General Membership Meeting to discuss upcoming bargaining matters February 7th at 6:30 p.m

Share your priorities with the CAAT-A Bargaining Team at our next GMM.

Dear members,

Please Join us for our next general membership meeting (GMM) on Feb. 7th at 6:30 p.m. to discuss our top issues for the next round of bargaining with members of the CAAT-A bargaining team.

This local demand setting is your chance to communicate your priorities for the upcoming negotiations and to address any concerns or queries directly with the bargaining team members who will be present. Your attendance is highly appreciated and we encourage you to bring thought-provoking ideas and workplace concerns to share with the team.

Along with similar local demand set meetings at all 24 colleges, members will also be given a survey to rank the priorities identified across the province at these meetings. As well, members will soon receive another survey from the joint college/employer Workload Taskforce that is examining the workload demands of full-time and partial load faculty.

Additional agenda items for this meeting will also include the election of delegates and alternates for the Final Demand Set Meeting in March, the Region 3 Regional Meeting in early April and the annual OPSEU Convention in late April. 

Our GMM will take place virtually on Google Meets, so please register beforehand to receive the meeting link and relevant documents.  Only full-time and partial load faculty in good standing are eligible to attend and fully participate in Local meetings.  Individuals without active union membership (no union membership number) are ineligible to participate in future strike or ratification votes for a new contract.

If you have not yet signed a membership card or are unsure of your union status, please visit this link: https://hub03.opseu.org/Forms/emaweb. From there you can find out if you currently have a union card on file, and if not, you can fill out the application.

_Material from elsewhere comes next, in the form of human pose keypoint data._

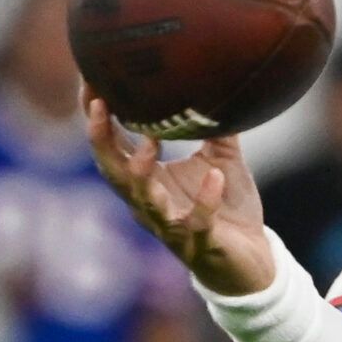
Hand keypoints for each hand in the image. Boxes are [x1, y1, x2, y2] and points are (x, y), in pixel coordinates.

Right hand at [84, 91, 273, 296]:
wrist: (252, 261)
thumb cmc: (230, 209)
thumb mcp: (222, 160)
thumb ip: (215, 129)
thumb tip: (219, 84)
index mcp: (149, 181)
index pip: (112, 145)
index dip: (96, 116)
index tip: (89, 80)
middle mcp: (149, 203)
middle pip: (111, 170)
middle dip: (100, 138)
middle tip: (98, 104)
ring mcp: (170, 226)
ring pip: (142, 201)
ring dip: (141, 171)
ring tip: (150, 141)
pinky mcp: (199, 243)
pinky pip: (197, 221)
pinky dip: (204, 200)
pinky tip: (214, 176)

To attend the meeting, please RSVP to office@opseu354.ca. A meeting link and agenda will be sent out to all registered attendees before the meeting. 
 
A concise overview of the college sector bargaining history is provided for your review below:
 
The first three teacher/management agreements (1969 through 1976) were not even called College Collective Bargaining Agreements (CCBA); they are Memoranda of Agreements between the Ontario Council of Regents for Colleges and the Civil Service Association of Ontario. The next three Collective Bargaining Agreements (1977 through 1984) were actually dictates by the Council of Regents.
 
It wasn’t until the strike of 1984 that we had any semblance of how our Workload Articles protect us today. Before that (see attached Article 4 in 1982 Vs 1985 Agreements) teachers were regularly assigned 19-20 Teaching Contact Hours a week with no limits on class size or types of evaluation. With classes of one or two hours, a teacher could be teaching nine or more classes a week. And the 700 annual teaching contact hours were lowered to 648. The first Ontario Colleges Academic of Arts and Technology Faculty strike gave us those workload reductions.
 
The labour action of 1989 gave us the Teplitsky Wages and Benefits Task Force. The Task Force findings put the college Faculty salary maximum between the highest secondary school maximum and the lowest ceiling of Ontario university professors. Before that, teaching secondary school was often more lucrative than teaching college. It was the strike of 1989 that placed us between those comparators.
 
The labour action of 2017 produced the Partial-Load (PL) Registry, which gave our contract working colleagues contract language seniority protection. And, amongst other small gains, that work stoppage gave the system our first Article on Academic Freedom (AF). A minority of professors were against going on strike, but well over 95% of Faculty voted to continue the strike after four weeks to win those concessions, because it was clear that the College Employer Council (CEC) was bargaining in bad faith. It was the strike of 2017 that won us those new PL and AF initiatives on which we can now build and improve.
 
The labour action of 2021, improved the PL protections and with the subsequent Union Legislative Challenge ultimately gave us a long overdue 9.5% pay increase. The new Work To Rule labour action strategy of 2021-22 won us those increases.
 
The point is, when we stand together, when we give full support to our Bargaining Team with an overwhelming positive vote to take labour action, that is, by giving our Team a Strike Mandate, we win. As we have won in the past, management concessions that bring our working conditions and remuneration closer to the reality in which we work and live, are only realized when we show a solid majority of Faculty standing in solidarity. The CEC will not concede any labour gains unless we give our Bargaining Team a Strike (or Work To Rule) Mandate.